Twitter Hacked by 17 Year Old in Tampa -- What A Robust Security Infrastructure Jack Has For Us

Public domain image from Pixabay, uploaded by Brandon Morse

Graham Clark, a 17 year old resident of Tampa, Florida, has been charged by the Hillsborough State Attorney’s Office with having been the “mastermind” behind the hack of Twitter last week that shut out high profile “Blue Checkmark” accounts from being accessed or used by the account holders.  Local News Channel 8 in Tampa was the first to report the arrest.


According to Forbes, the Florida officials identified Clark as the “mastermind” behind the attack.

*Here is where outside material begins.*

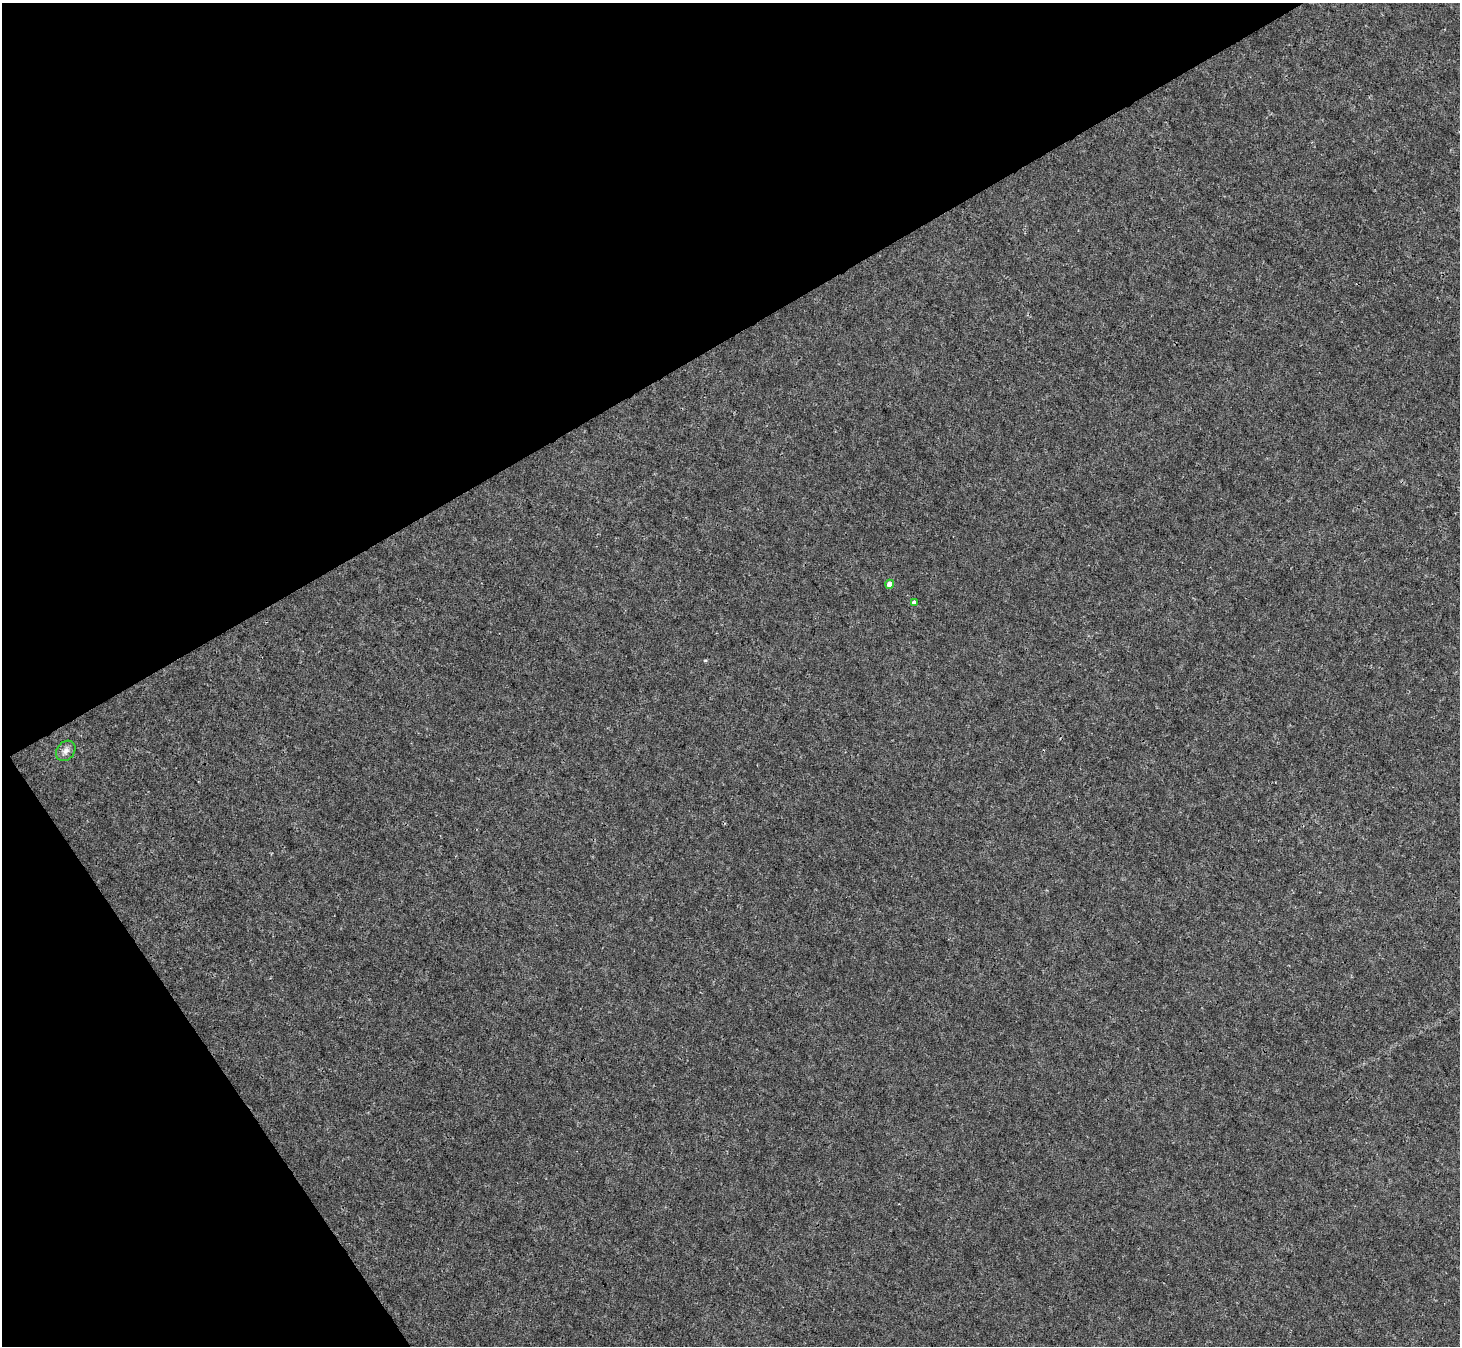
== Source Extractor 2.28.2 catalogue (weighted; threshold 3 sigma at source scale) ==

The intrusion happened on July 15.  Clark was taken into custody early Friday morning, charged with 30 felony counts involving unauthorized access to computer accounts under Florida law, and fraudulent use of personal information under Florida law, among other charges.

The goal of the hack was financial — after taking over Twitter accounts of prominent individuals he directed messages in their names to others, asking them to send bitcoin payments to accounts that were associated with Clark, and he realized approximately $100,000 from the scheme in one day.

The hacked accounts posted the same message of a common Bitcoin scam: “I am giving back to the community. All Bitcoin sent to the address below will be sent back doubled! If you send $1,000, I will send back $2,000. Only doing this for 30 minutes.” Twitter later said the hackers were able to access the accounts by gaining access internal systems with a successful “social engineering” scheme played on several employees.

As Motherboard reported on the day of the hack, the hackers managed to leverage an internal tool used by Twitter workers in order to take control of the accounts. The hackers changed the email address associated with the target accounts to one they controlled, and then initiated a password reset to gain entry.


Just that simple — use internal access tool apparently widely available to engineers within Twitter, change the email addresses associated with the targeted accounts, then use the changed email addresses to initiate a password reset on the targeted accounts, and voila — takeover.

Glad you have it locked down Jack.  Maybe you could spend a bit more on internal security, and a bit less on social warriors monitoring conservative accounts looking for “offensive” content.

In a public statement announcing the arrest, the State’s Attorney’s Office noted that Bitcoin is very difficult to track and recover if stolen as part of a fraud.  While the hacking of Twitter accounts of famous people was the vehicle by which the fraud was executed, the real victims were the persons who sent Bitcoin to the perpetrators.

The investigation was spearheaded by the IRS Criminal Investigations Division, the FBI, and the Department of Justice, with the cooperation of Florida Law Enforcement authorities.  Two other individuals have been charged by federal authorities in the Northern District of California for their participation in the fraud — 22-year-old Nima Fazeli, a.k.a. “Rolex,” of Orlando, and 19-year-old Mason Sheppard, a.k.a. “Chaewon,” of the United Kingdom.

Clark will be prosecuted by state authorities in Florida.  The likely reason for that decision is that there is no process in federal court for prosecuting juveniles.  In order to prosecute Clark for his role in the crime along with the two others, the Justice Department would first need to go through a difficult process of having him declared to be an “adult” by a federal court judge, and he would then be prosecuted as an adult offender.  It is nearly impossible to proceed in that fashion when the defendant has no prior criminal history.  And waiting for him to turn 18 to charge him would not work either, as the age determination that is relevant is the defendant’s age at the time of the offense.


Twitter later reported that 130 accounts of prominent individuals were accessed, 45 of those accounts were used to send messages soliciting the Bitcoin donations, and 36 of the accounts had their “Direct Message” functions accessed by the hackers.